24 Kasım 2025 Pazartesi

Kraliçenin Kriket Sahası: Politik Bir Okuma

"Altın renginde ışıldarken güneş,

ağır ağır ilerliyoruz öğle vaktinde;

o küçücük kollarımızla,

çekiyoruz kürekleri beceriksizce,

gideceğimiz yere varabilmek için

boşuna çabalıyoruz ufacık ellerimizle,

Ah, hain Üç!

Saat tam üç iken, böylesine eşsiz bir günde, bir masal için yalvarmak…

haykırdı o gür sesiyle

Buyurgan Birinci: " Masal başlasın!"

Sakin bir sesle belirtti dileğini İkinci: " Masalın içinde gerçek olmasın!"

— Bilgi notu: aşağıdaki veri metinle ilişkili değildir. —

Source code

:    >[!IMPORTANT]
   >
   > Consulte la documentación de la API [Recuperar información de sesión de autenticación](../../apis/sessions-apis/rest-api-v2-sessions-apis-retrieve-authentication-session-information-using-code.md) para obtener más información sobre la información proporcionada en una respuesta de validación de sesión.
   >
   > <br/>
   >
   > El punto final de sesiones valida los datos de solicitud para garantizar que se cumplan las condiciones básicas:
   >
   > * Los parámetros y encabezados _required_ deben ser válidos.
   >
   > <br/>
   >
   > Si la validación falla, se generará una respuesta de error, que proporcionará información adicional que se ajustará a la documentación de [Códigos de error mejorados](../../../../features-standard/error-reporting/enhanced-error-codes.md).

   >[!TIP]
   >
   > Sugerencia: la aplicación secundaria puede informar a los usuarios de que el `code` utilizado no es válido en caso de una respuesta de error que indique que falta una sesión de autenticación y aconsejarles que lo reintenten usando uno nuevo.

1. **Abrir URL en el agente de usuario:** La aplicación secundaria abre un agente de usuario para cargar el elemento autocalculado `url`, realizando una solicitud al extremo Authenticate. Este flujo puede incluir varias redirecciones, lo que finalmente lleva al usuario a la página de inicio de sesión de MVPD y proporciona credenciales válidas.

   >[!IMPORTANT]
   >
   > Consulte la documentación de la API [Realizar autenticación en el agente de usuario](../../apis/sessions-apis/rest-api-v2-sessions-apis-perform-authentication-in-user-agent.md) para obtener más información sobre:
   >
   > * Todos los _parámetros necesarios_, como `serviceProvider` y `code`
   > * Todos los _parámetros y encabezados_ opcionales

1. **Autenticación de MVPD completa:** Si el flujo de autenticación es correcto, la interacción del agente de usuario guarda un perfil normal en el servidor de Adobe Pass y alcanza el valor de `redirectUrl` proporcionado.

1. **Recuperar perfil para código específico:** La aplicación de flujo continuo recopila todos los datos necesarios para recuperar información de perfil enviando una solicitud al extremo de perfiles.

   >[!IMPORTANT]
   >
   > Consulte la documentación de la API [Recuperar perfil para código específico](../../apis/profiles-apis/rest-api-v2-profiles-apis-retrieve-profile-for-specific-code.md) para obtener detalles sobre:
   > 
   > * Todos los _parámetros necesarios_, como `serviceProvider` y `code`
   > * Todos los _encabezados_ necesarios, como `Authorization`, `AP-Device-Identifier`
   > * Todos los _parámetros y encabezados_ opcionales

Masalın içinde gerçek, gerçeğin içinde de masalı tezahür ediyorsak, edebiyatın içinde politika ya da politikanın içinde edebiyatı göremez miyiz? Lewis Carroll, Alice’i yazarken bunu gördü kanımca; zaten kendisi hakkında çıkan dedikodular da bu yönde; yani gerçekten “adil temsil”, “hakkaniyetli sistem” takıntısı olan bir matematikçi… Kendisi, Victoria dönemine şahitlik eden biri (1837–1901) aslında neredeyse baştan sona bu çağın insanı. 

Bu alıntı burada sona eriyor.